■ **To do**
Your task is to copy the data exactly while leaving out every picture.

++++ Provided data ++++

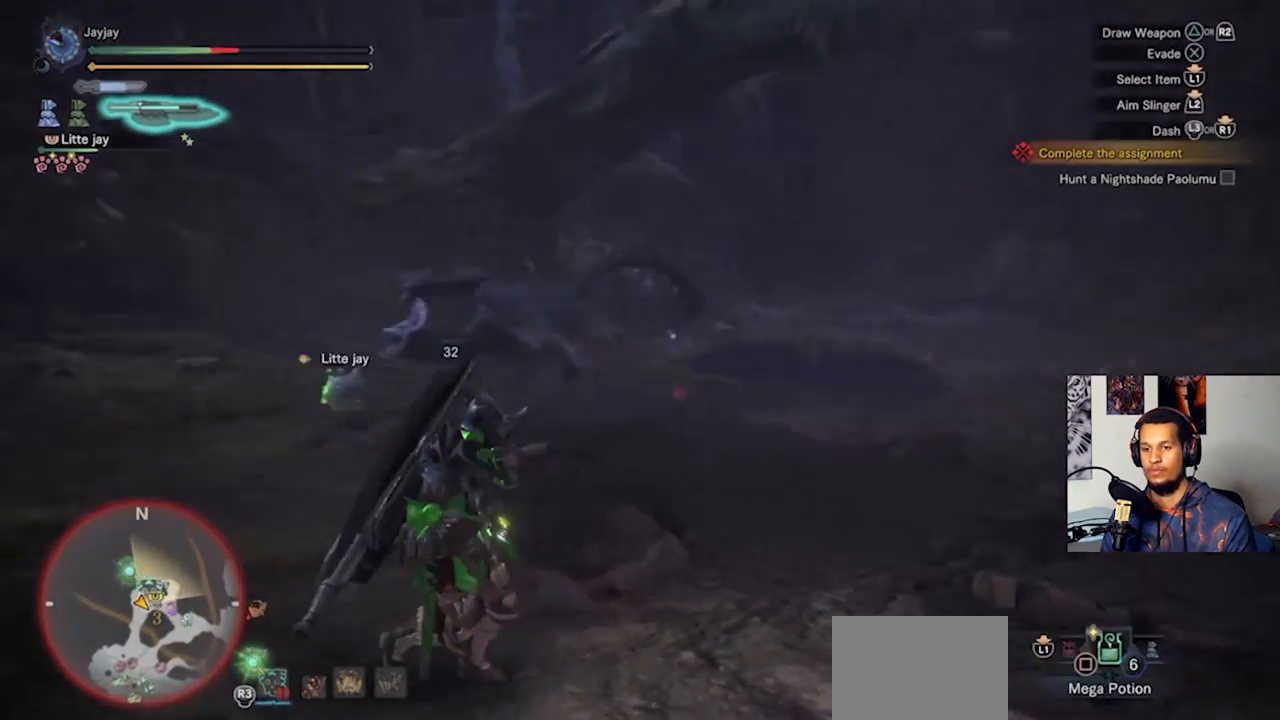
{"buttons": ["L1"], "left_stick": "down-left", "right_stick": "center", "events": [[200, "left_stick", "down-right"], [367, "L1", "down"], [400, "left_stick", "down-left"]]}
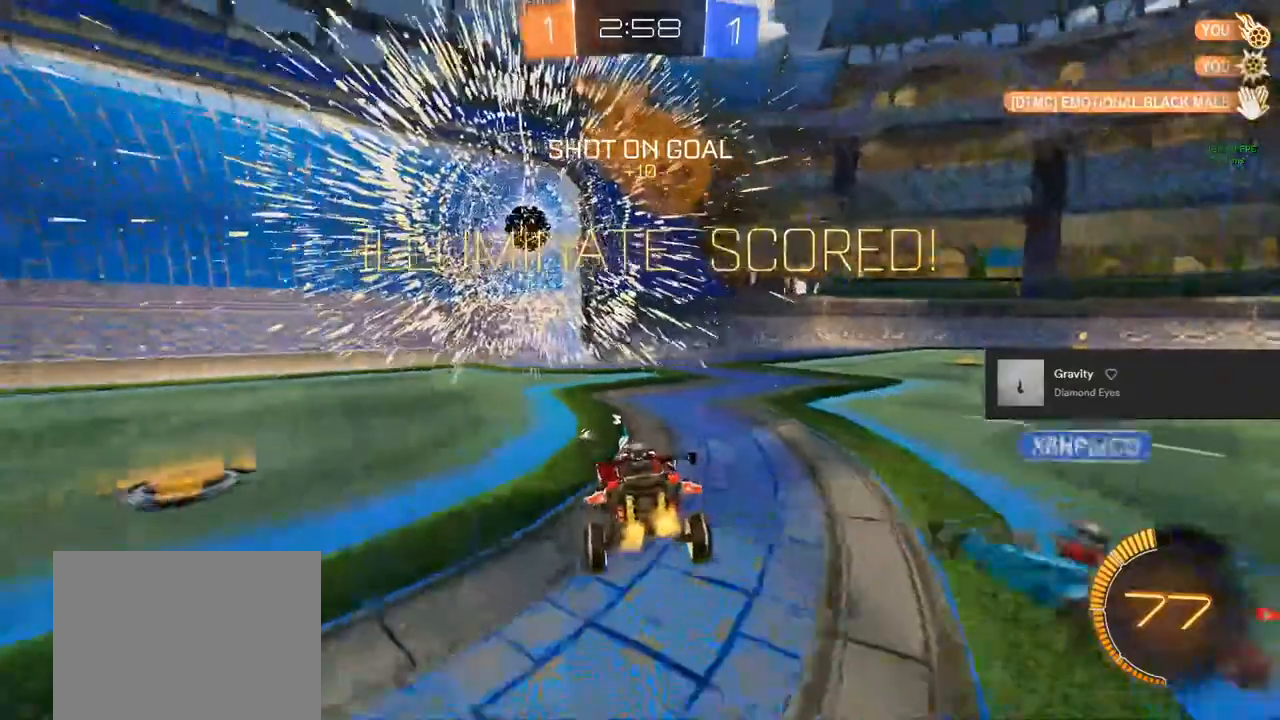
Gameplay with a controller (PlayStation layout); each line is a JSON object with the inputs held at the frame after it. "events" lists button and stick changes between this image and that frame as [ms after this image, input, new state], when the widget could be followed in between.
{"buttons": ["L2"], "left_stick": "center", "right_stick": "center", "events": [[350, "R2", "up"], [400, "L2", "down"]]}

++++

■ **Your response**
{"buttons": ["L1"], "left_stick": "down-left", "right_stick": "center", "events": [[200, "left_stick", "down-right"], [367, "L1", "down"], [400, "left_stick", "down-left"]]}
Gameplay with a controller (PlayStation layout); each line is a JSON object with the inputs held at the frame after it. "events" lists button and stick changes between this image and that frame as [ms after this image, input, new state], when the widget could be followed in between.
{"buttons": ["L2"], "left_stick": "center", "right_stick": "center", "events": [[350, "R2", "up"], [400, "L2", "down"]]}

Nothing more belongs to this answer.